Table 4 The viscosity and FLAPI of WBM
Ageing AV (mPa s) PV (mPa s) YP (Pa) Gel strength (10 s/10 min) FLAPI (mL)
Before 29.5 15.0 14.5 12.0/15.0 7.0
After 30.5 17.0 13.5 8.0/12.0 6.6


Table 5 The ratio of the viscosity and FLAPI of WBM with different inhibitors to WBM without inhibitor
Ageing Dispersion AV PV YP FLAPI
Before WBDF + 0.5 wt% HPEI-G 1.085 1.467 0.690 1.114
WBDF + 0.5 wt% GO 0.729 0.933 0.483 1.200
WBDF + 1 wt% HPEI-G 1.169 1.467 0.828 0.886
WBDF + 1 wt% KCl 0.712 0.867 0.552 1.029
After WBDF + 0.5 wt% HPEI-G 0.869 1.000 0.704 1.061
WBDF + 0.5 wt% GO 0.689 0.706 0.667 1.061
WBDF + 1 wt% HPEI-G 0.803 0.941 0.630 1.364
WBDF + 1 wt% KCl 0.803 0.647 1.000 1.576


4. Conclusions

In this work, we prepared HPEI-G, a composite based on HPEI and GO, and used it as a shale inhibitor to test its inhibition performance, determine its inhibition mechanism, and evaluate its compatibility in WBM. It was observed from the linear swelling test that 0.5 wt% HPEI-G reduced the swelling rate of MMT to 30.36%, and KCl only decreased the swelling rate of MMT to 43.83%, the concentration of which was double that of HPEI-G. The inhibition performance evaluation tests proved that the inhibition effect of HPEI-G was better than that of other inhibitors, and the addition of HPEI-G was less.
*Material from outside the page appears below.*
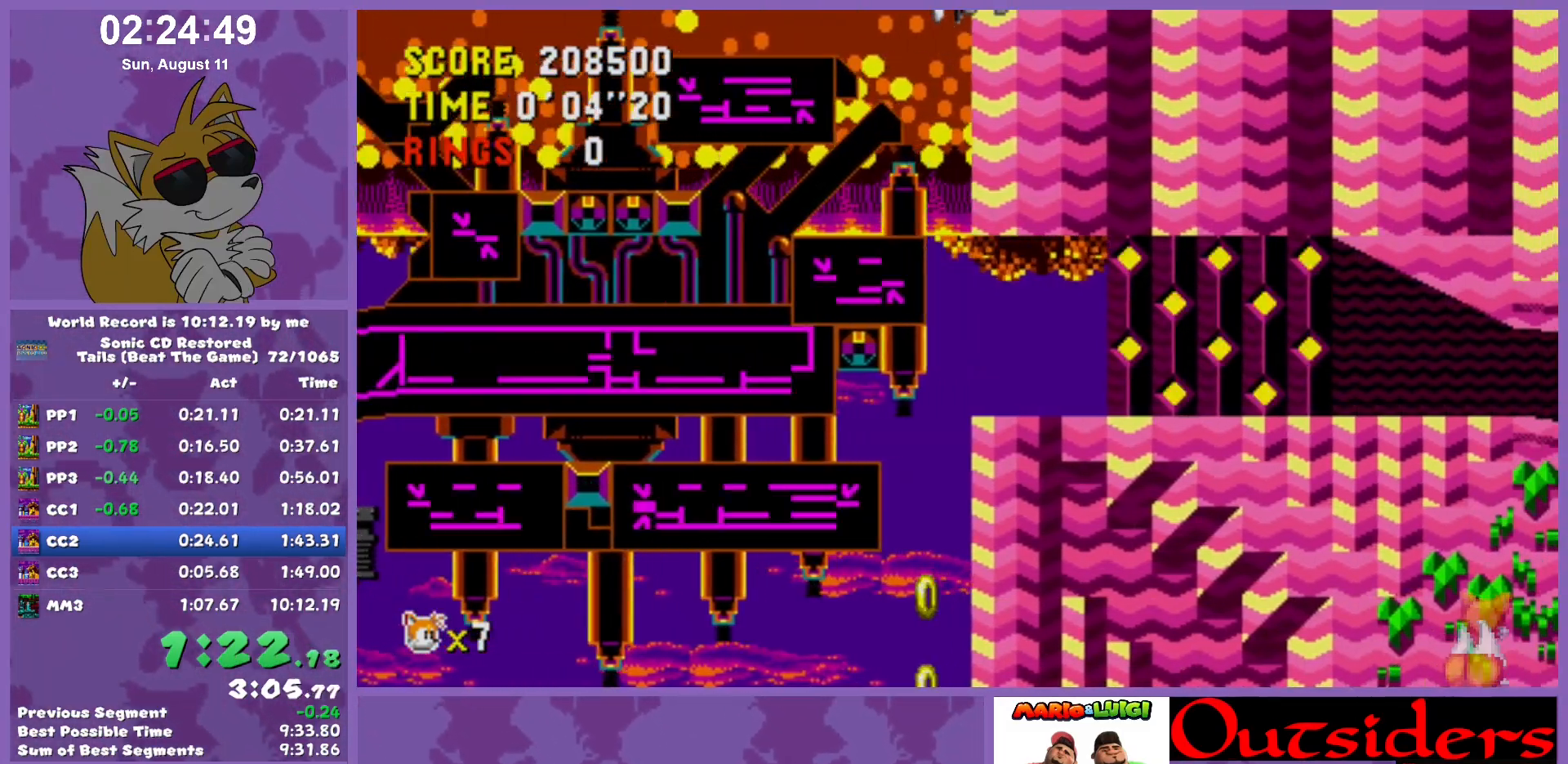
{"keys": ["down"], "events": [[417, "down", "down"]]}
From the SEM, it was observed that the surface of MMT hybrid compounded with 0.5 wt% HPEI-G was dense and the pores were small. The inhibition mechanism of HPEI-G included chemical adsorption and physical blockage. HPEI-G was adsorbed on the surface and interlayer of MMT by hydrogen bonding and electrostatic attraction, thus reducing the diffuse electric double layer to inhibit the hydration of MMT. The sheets of graphene in HPEI-G allowed it to stick on the surface of shale and it plug the nanopores of shale, preventing the access of water. The inhibition effect of HPEI-G in WBDF over a temperature range from room temperature to 150 °C was considered to be excellent.

Conflicts of interest

There are no conflicts to declare.

Acknowledgements

We would like to thank the Basic Research Program on Deep Petroleum Resource Accumulation and Key Engineering Technologies (U19B6003) for their financial support of this work.